Blue-eyed grass (Sisyrinchium bellum)

A bush poppy (Dendromecon rigida) and the South Coast.

Loose gravel on the final ascent to Post Summit can make balance tricky.

Indian paintbrush (looks like Castilleja foliolosa to us) growing near the top.

The final scramble. With grassy East Molera Ridge and Pt. Sur in the background.

View of the backcountry from Post Summit. How many peaks do you recognize?

Looking to the south from Post Summit. Cabezo Prieto is the next high point along the ridge and Mt. Manuel is the lower summit after that. Cone Peak and other notable high points in the blue distance.

Heading down through grassy rollers. And, yes, we were safely ensconced at the Maiden Publick House long before the rain began to fall.

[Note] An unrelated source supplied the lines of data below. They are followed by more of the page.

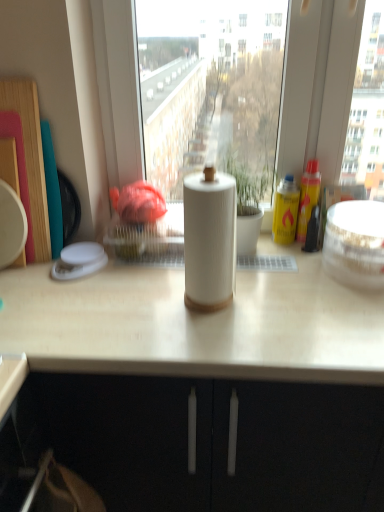
Where is `free space to the left of white matte paper towel at center`? This screenshot has height=512, width=384. free space to the left of white matte paper towel at center is located at coordinates (127, 309).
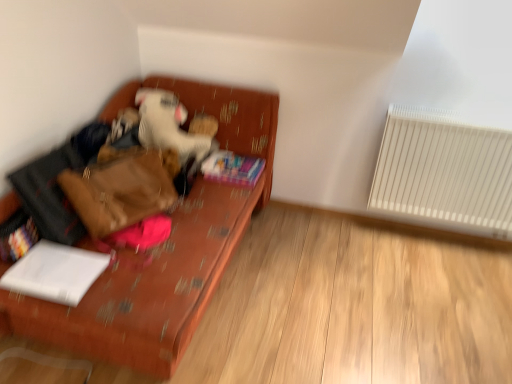
Question: Considering the relative sizes of multicolored plastic book at lower left, the first book viewed from the left, and multicolored paper book at center, which ranks as the third book in front-to-back order, in the image provided, is multicolored plastic book at lower left, the first book viewed from the left, bigger than multicolored paper book at center, which ranks as the third book in front-to-back order,?

Choices:
 (A) no
 (B) yes

Answer: (A)

Question: Can you confirm if multicolored plastic book at lower left, the first book viewed from the left, is positioned to the right of multicolored paper book at center, arranged as the 1th book when viewed from the right?

Choices:
 (A) no
 (B) yes

Answer: (A)

Question: Can you confirm if multicolored plastic book at lower left, which is counted as the second book, starting from the top, is positioned to the left of multicolored paper book at center, arranged as the 1th book when viewed from the right?

Choices:
 (A) yes
 (B) no

Answer: (A)

Question: Does multicolored plastic book at lower left, which ranks as the second book in front-to-back order, lie behind multicolored paper book at center, which appears as the third book when viewed from the left?

Choices:
 (A) no
 (B) yes

Answer: (A)

Question: Can multicolored paper book at center, the 3th book from the bottom, be found inside multicolored plastic book at lower left, positioned as the second book in back-to-front order?

Choices:
 (A) no
 (B) yes

Answer: (A)

Question: Considering the relative sizes of multicolored plastic book at lower left, which is the 3th book from right to left, and multicolored paper book at center, arranged as the 1th book when viewed from the right, in the image provided, is multicolored plastic book at lower left, which is the 3th book from right to left, smaller than multicolored paper book at center, arranged as the 1th book when viewed from the right,?

Choices:
 (A) yes
 (B) no

Answer: (A)

Question: From the image's perspective, is multicolored plastic book at lower left, which is the 3th book from right to left, over textured orange couch at left?

Choices:
 (A) no
 (B) yes

Answer: (A)

Question: Does multicolored plastic book at lower left, positioned as the second book in back-to-front order, come in front of textured orange couch at left?

Choices:
 (A) yes
 (B) no

Answer: (B)

Question: Considering the relative sizes of multicolored plastic book at lower left, which ranks as the second book in front-to-back order, and textured orange couch at left in the image provided, is multicolored plastic book at lower left, which ranks as the second book in front-to-back order, thinner than textured orange couch at left?

Choices:
 (A) no
 (B) yes

Answer: (B)

Question: Does multicolored plastic book at lower left, which is the 3th book from right to left, have a greater width compared to textured orange couch at left?

Choices:
 (A) yes
 (B) no

Answer: (B)

Question: Does multicolored plastic book at lower left, which ranks as the second book in front-to-back order, appear on the right side of textured orange couch at left?

Choices:
 (A) yes
 (B) no

Answer: (B)

Question: Is multicolored plastic book at lower left, which is counted as the second book, starting from the top, further to camera compared to textured orange couch at left?

Choices:
 (A) no
 (B) yes

Answer: (B)

Question: Can you confirm if white plastic radiator at right is positioned to the right of multicolored plastic book at lower left, which ranks as the second book in front-to-back order?

Choices:
 (A) yes
 (B) no

Answer: (A)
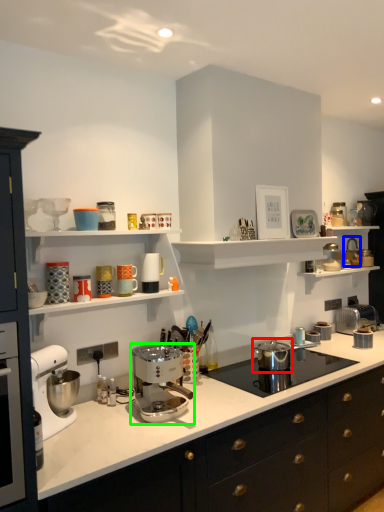
Question: Which is farther away from kitchen appliance (highlighted by a red box)? appliance (highlighted by a blue box) or mixer (highlighted by a green box)?

Choices:
 (A) appliance
 (B) mixer

Answer: (A)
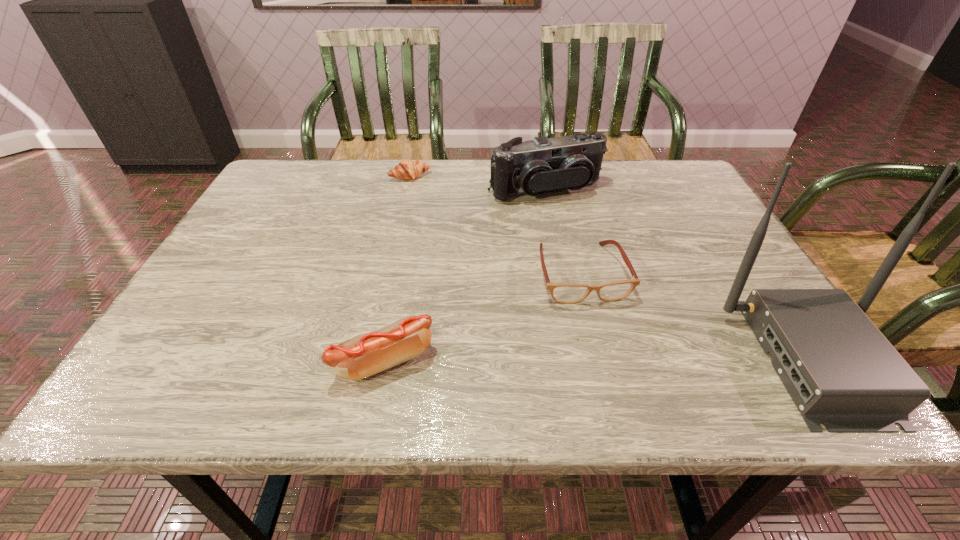
Where is `vacant spot on the desktop that is between the sausage and the router and is positioned on the front-facing side of the second tallest object`? This screenshot has width=960, height=540. vacant spot on the desktop that is between the sausage and the router and is positioned on the front-facing side of the second tallest object is located at coordinates (661, 360).

Find the location of `vacant space on the desktop that is between the third tallest object and the rightmost object and is positioned on the front-facing side of the fourth tallest object`. vacant space on the desktop that is between the third tallest object and the rightmost object and is positioned on the front-facing side of the fourth tallest object is located at coordinates (612, 360).

Find the location of `vacant space on the desktop that is between the third shortest object and the router and is positioned on the front-facing side of the pastry`. vacant space on the desktop that is between the third shortest object and the router and is positioned on the front-facing side of the pastry is located at coordinates pyautogui.click(x=537, y=360).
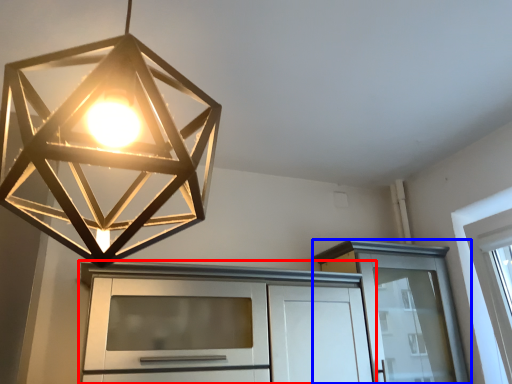
Question: Among these objects, which one is farthest to the camera, cabinetry (highlighted by a red box) or cabinetry (highlighted by a blue box)?

Choices:
 (A) cabinetry
 (B) cabinetry

Answer: (B)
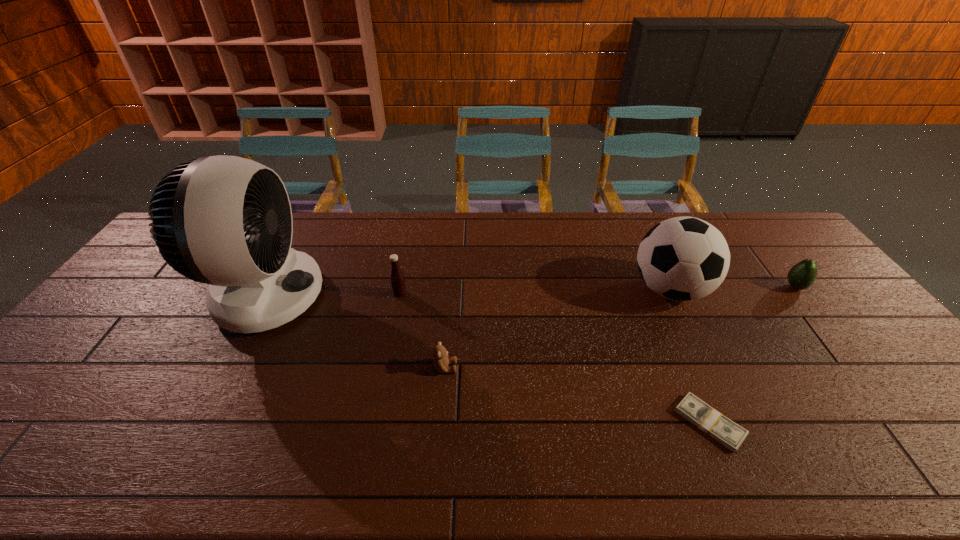
This screenshot has width=960, height=540. In the image, there is a desktop. In order to click on free space at the near edge in this screenshot , I will do `click(497, 448)`.

At what (x,y) coordinates should I click in order to perform the action: click on free space at the left edge of the desktop. Please return your answer as a coordinate pair (x, y). Looking at the image, I should click on (135, 321).

This screenshot has width=960, height=540. In the image, there is a desktop. Find the location of `vacant space at the right edge`. vacant space at the right edge is located at coordinates click(x=893, y=412).

Locate an element on the screen. The image size is (960, 540). vacant area at the near left corner of the desktop is located at coordinates (35, 450).

Where is `free space between the leftmost object and the avocado`? The width and height of the screenshot is (960, 540). free space between the leftmost object and the avocado is located at coordinates (530, 292).

The height and width of the screenshot is (540, 960). I want to click on free area in between the dollar and the second tallest object, so click(690, 356).

I want to click on vacant area that lies between the rightmost object and the shortest object, so click(753, 355).

Identify the location of free space between the fan and the soccer ball. (468, 293).

Find the location of a particular element. This screenshot has width=960, height=540. free space between the rightmost object and the Tabasco sauce is located at coordinates (597, 291).

Find the location of a particular element. This screenshot has height=540, width=960. vacant area between the tallest object and the teddy bear is located at coordinates (354, 332).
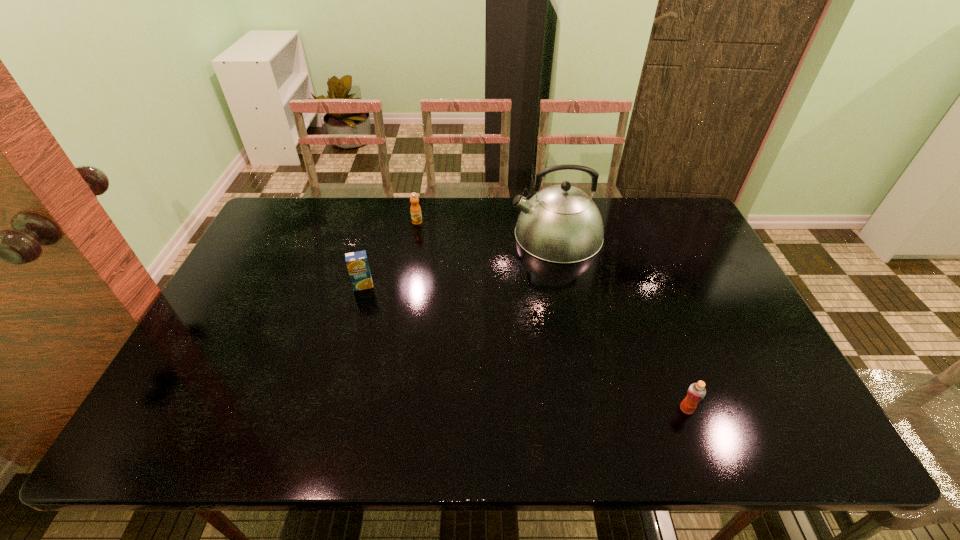
I want to click on vacant space that satisfies the following two spatial constraints: 1. on the front label of the rightmost object; 2. on the left side of the third object from right to left, so click(386, 409).

Where is `vacant space that satisfies the following two spatial constraints: 1. on the front label of the second object from left to right; 2. on the right side of the nearest orange juice`? Image resolution: width=960 pixels, height=540 pixels. vacant space that satisfies the following two spatial constraints: 1. on the front label of the second object from left to right; 2. on the right side of the nearest orange juice is located at coordinates (386, 409).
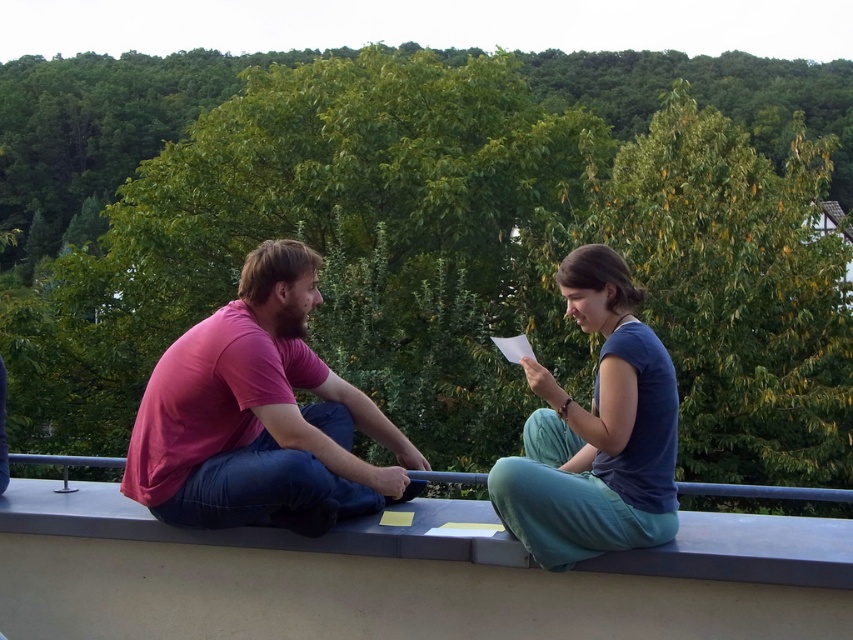
Question: Can you confirm if smooth concrete ledge at center is smaller than pink cotton shirt at left?

Choices:
 (A) no
 (B) yes

Answer: (A)

Question: Which object is the closest to the pink cotton shirt at center?

Choices:
 (A) pink cotton shirt at left
 (B) smooth concrete ledge at center

Answer: (A)

Question: Does pink cotton shirt at center appear on the left side of blue cotton shirt at center?

Choices:
 (A) no
 (B) yes

Answer: (B)

Question: Does pink cotton shirt at left have a smaller size compared to blue cotton shirt at center?

Choices:
 (A) no
 (B) yes

Answer: (A)

Question: Estimate the real-world distances between objects in this image. Which object is closer to the pink cotton shirt at left?

Choices:
 (A) blue cotton shirt at center
 (B) pink cotton shirt at center
 (C) smooth concrete ledge at center

Answer: (B)

Question: Which object is closer to the camera taking this photo?

Choices:
 (A) pink cotton shirt at left
 (B) pink cotton shirt at center
 (C) blue cotton shirt at center
 (D) smooth concrete ledge at center

Answer: (D)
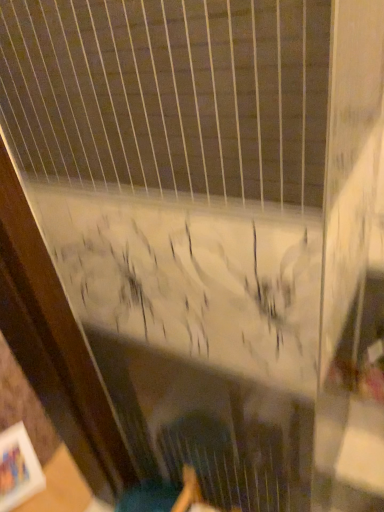
The height and width of the screenshot is (512, 384). Describe the element at coordinates (18, 468) in the screenshot. I see `white matte picture frame at lower left` at that location.

The width and height of the screenshot is (384, 512). Identify the location of white matte picture frame at lower left. (18, 468).

Identify the location of white matte picture frame at lower left. (18, 468).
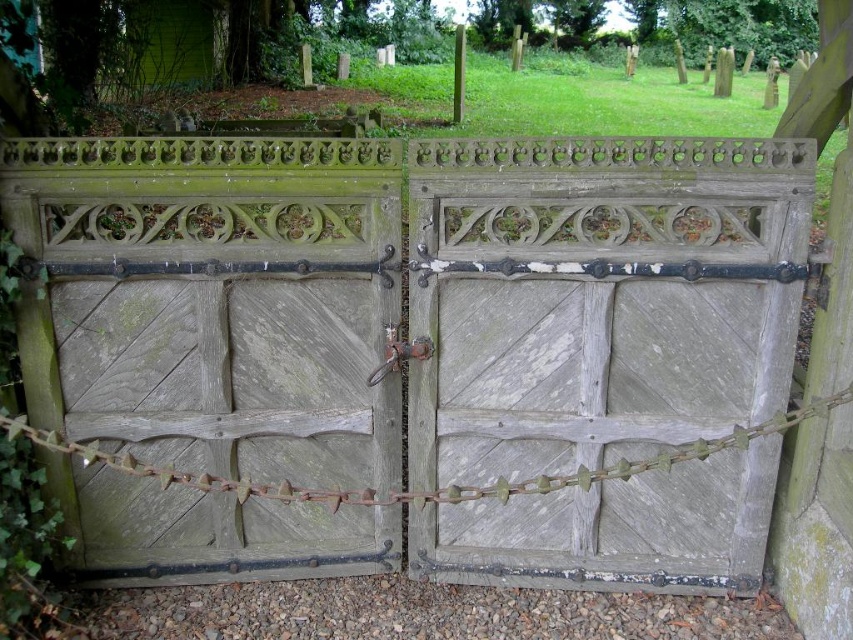
In the scene shown: Is green wood gate at center bigger than weathered wood gate at center?

Correct, green wood gate at center is larger in size than weathered wood gate at center.

Based on the photo, who is higher up, green wood gate at center or weathered wood gate at center?

weathered wood gate at center

Does point (186, 422) come farther from viewer compared to point (492, 232)?

Yes.

At what (x,y) coordinates should I click in order to perform the action: click on green wood gate at center. Please return your answer as a coordinate pair (x, y). The width and height of the screenshot is (853, 640). Looking at the image, I should click on (409, 298).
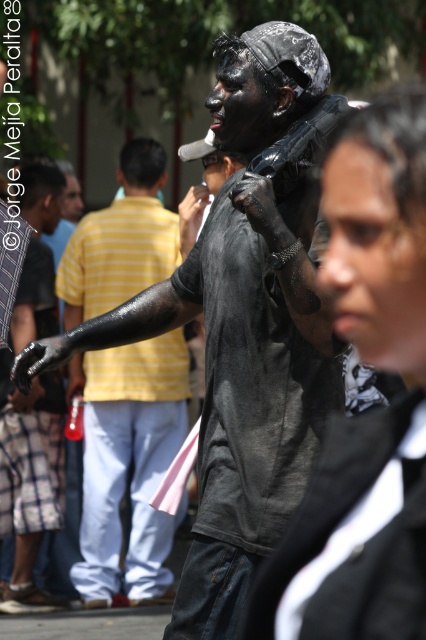
Who is shorter, matte black jacket at center or black matte body at center?

matte black jacket at center is shorter.

Between point (296, 525) and point (118, 264), which one is positioned behind?

Point (118, 264)

Where is `matte black jacket at center`? The height and width of the screenshot is (640, 426). matte black jacket at center is located at coordinates (365, 413).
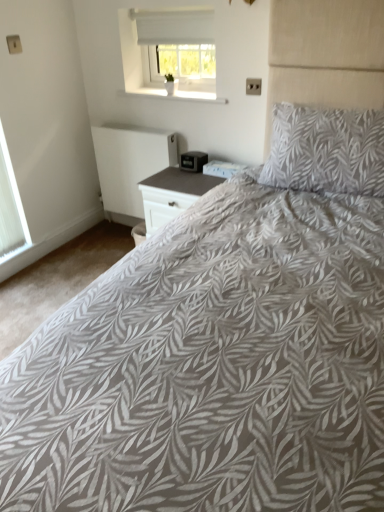
Question: Does point (302, 146) appear closer or farther from the camera than point (173, 73)?

Choices:
 (A) farther
 (B) closer

Answer: (B)

Question: From their relative heights in the image, would you say gray leaf-patterned pillow at upper right is taller or shorter than white matte window at upper center, which is the first window from top to bottom?

Choices:
 (A) tall
 (B) short

Answer: (A)

Question: Which of these objects is positioned farthest from the white textured window at left, the 2th window from the top?

Choices:
 (A) white matte radiator at lower left
 (B) gray leaf-patterned pillow at upper right
 (C) white matte window at upper center, the second window viewed from the left

Answer: (B)

Question: Estimate the real-world distances between objects in this image. Which object is farther from the white textured window at left, which is the 1th window in bottom-to-top order?

Choices:
 (A) white matte radiator at lower left
 (B) gray leaf-patterned pillow at upper right
 (C) white matte window at upper center, which is counted as the second window, starting from the bottom

Answer: (B)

See our previous post,  A look at the Uplands of the Proposed Molera Wilderness, for scenes and flowers off the beaten path.

2 Responses to East Molera & Post Summit

  1. Chris L says:

    Thanks for the hike up the East Molera trail. I particularly like being introduced to the colony inhabiting the silver lupine. Always interesting to get a little window into the timing of what’s blooming where and when in these mountains.

  2. boz williams says:

    thanks for your wonderful post. i can’t get up there anymore. pictures bring back memories.